Yodel failed to turn a profit for the eighth consecutive year in its recently closed financial year, and CEO Mike Cooper has admitted its owners regularly give him “a hard time”.
The parcel carrier has never managed turned a profit, making a pre-tax loss of £50.4m in its most recently published results, for the year ended 30 June 2016.
Asked whether the business had turned things around for the year ended this July, Cooper told MT that while Yodel hadn’t escaped the red just yet, there was a “demonstrable improvement on the year before”.
He said: “We have a four-stranded strategy. We’re working on our cost base, our revenues and driving our volumes; a bit of everything.
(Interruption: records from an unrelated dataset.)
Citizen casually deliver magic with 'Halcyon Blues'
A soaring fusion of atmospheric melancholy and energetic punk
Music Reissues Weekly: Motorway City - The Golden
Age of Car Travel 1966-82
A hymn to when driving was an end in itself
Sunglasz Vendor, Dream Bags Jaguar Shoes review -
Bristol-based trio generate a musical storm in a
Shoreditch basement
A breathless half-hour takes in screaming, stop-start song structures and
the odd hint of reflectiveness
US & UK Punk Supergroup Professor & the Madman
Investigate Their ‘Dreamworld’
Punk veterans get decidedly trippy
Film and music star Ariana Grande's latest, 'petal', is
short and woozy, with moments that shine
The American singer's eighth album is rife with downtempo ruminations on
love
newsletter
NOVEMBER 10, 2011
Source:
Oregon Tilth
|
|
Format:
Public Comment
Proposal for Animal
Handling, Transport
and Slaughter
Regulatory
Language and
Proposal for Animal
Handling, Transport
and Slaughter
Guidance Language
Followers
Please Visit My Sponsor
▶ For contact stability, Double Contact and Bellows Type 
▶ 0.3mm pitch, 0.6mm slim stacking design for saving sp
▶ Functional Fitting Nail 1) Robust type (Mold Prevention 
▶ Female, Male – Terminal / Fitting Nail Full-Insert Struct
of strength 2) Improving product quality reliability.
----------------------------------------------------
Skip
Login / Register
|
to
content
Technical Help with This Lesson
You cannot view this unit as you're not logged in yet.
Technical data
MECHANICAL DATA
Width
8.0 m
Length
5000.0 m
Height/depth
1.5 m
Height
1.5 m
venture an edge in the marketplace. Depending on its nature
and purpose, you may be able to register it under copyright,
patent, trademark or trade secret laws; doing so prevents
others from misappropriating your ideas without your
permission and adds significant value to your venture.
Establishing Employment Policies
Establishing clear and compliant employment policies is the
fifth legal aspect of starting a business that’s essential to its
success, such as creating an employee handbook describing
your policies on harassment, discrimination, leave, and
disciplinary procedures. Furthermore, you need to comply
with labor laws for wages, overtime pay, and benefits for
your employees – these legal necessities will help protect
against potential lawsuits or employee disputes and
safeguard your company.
“In the next 12 or 18 months we will turn a profit.”
Cooper added that he believes that Yodel’s shareholders intend to continue funding Yodel despite its poor financial track record.
He told MT: “Before I joined I had some serious conversations with their representatives and they were in for the medium-term.
“They regularly give me a hard time about the amount of cash that does go in, but that’s what they should be doing.”
Cooper added that since joining in January 2016, he had presented shareholders, which includes representatives of Sir David Barclay’s son Aidan, with a “credible strategy and growth story”, which Yodel is delivering against.
“I think they’re very proud of the businesses they’ve built elsewhere, and they want to be proud of the business they’ve built here.
“They’re not giving me any signals at all that they’re getting half-hearted about this.”